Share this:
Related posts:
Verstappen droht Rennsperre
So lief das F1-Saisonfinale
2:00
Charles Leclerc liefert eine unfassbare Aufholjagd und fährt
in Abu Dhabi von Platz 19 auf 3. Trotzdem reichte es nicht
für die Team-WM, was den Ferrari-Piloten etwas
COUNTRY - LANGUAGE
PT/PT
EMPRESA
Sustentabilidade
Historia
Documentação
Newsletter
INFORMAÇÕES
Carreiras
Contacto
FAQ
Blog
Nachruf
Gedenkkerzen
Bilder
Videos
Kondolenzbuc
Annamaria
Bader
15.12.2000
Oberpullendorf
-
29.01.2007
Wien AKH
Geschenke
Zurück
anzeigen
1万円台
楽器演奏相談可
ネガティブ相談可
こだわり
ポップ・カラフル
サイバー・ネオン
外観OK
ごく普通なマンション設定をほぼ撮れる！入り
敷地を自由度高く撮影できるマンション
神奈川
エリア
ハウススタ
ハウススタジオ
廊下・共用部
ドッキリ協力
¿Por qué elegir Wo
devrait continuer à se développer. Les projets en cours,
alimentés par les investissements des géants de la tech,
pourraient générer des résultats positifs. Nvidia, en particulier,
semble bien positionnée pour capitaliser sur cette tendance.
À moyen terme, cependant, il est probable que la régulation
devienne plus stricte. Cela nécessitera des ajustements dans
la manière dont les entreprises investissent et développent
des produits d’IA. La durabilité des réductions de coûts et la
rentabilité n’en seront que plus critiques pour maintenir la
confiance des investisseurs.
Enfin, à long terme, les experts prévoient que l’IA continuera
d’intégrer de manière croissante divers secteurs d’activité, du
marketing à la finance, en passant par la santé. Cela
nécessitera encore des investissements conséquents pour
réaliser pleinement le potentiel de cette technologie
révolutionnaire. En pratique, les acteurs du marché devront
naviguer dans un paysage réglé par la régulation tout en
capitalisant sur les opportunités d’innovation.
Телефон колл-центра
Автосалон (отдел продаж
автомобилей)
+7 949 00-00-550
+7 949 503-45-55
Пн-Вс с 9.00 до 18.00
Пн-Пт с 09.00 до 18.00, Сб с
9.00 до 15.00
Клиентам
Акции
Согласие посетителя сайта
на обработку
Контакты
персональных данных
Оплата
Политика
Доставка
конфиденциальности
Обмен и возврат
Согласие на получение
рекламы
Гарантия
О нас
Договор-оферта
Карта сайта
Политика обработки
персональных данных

◇ ◇ ◇ ◇

What the task requires:
Beginning with the first line above, transcribe all of the data exactly.

Exercise output:
Share this:
Related posts:
Verstappen droht Rennsperre
So lief das F1-Saisonfinale
2:00
Charles Leclerc liefert eine unfassbare Aufholjagd und fährt
in Abu Dhabi von Platz 19 auf 3. Trotzdem reichte es nicht
für die Team-WM, was den Ferrari-Piloten etwas
COUNTRY - LANGUAGE
PT/PT
EMPRESA
Sustentabilidade
Historia
Documentação
Newsletter
INFORMAÇÕES
Carreiras
Contacto
FAQ
Blog
Nachruf
Gedenkkerzen
Bilder
Videos
Kondolenzbuc
Annamaria
Bader
15.12.2000
Oberpullendorf
-
29.01.2007
Wien AKH
Geschenke
Zurück
anzeigen
1万円台
楽器演奏相談可
ネガティブ相談可
こだわり
ポップ・カラフル
サイバー・ネオン
外観OK
ごく普通なマンション設定をほぼ撮れる！入り
敷地を自由度高く撮影できるマンション
神奈川
エリア
ハウススタ
ハウススタジオ
廊下・共用部
ドッキリ協力
¿Por qué elegir Wo
devrait continuer à se développer. Les projets en cours,
alimentés par les investissements des géants de la tech,
pourraient générer des résultats positifs. Nvidia, en particulier,
semble bien positionnée pour capitaliser sur cette tendance.
À moyen terme, cependant, il est probable que la régulation
devienne plus stricte. Cela nécessitera des ajustements dans
la manière dont les entreprises investissent et développent
des produits d’IA. La durabilité des réductions de coûts et la
rentabilité n’en seront que plus critiques pour maintenir la
confiance des investisseurs.
Enfin, à long terme, les experts prévoient que l’IA continuera
d’intégrer de manière croissante divers secteurs d’activité, du
marketing à la finance, en passant par la santé. Cela
nécessitera encore des investissements conséquents pour
réaliser pleinement le potentiel de cette technologie
révolutionnaire. En pratique, les acteurs du marché devront
naviguer dans un paysage réglé par la régulation tout en
capitalisant sur les opportunités d’innovation.
Телефон колл-центра
Автосалон (отдел продаж
автомобилей)
+7 949 00-00-550
+7 949 503-45-55
Пн-Вс с 9.00 до 18.00
Пн-Пт с 09.00 до 18.00, Сб с
9.00 до 15.00
Клиентам
Акции
Согласие посетителя сайта
на обработку
Контакты
персональных данных
Оплата
Политика
Доставка
конфиденциальности
Обмен и возврат
Согласие на получение
рекламы
Гарантия
О нас
Договор-оферта
Карта сайта
Политика обработки
персональных данных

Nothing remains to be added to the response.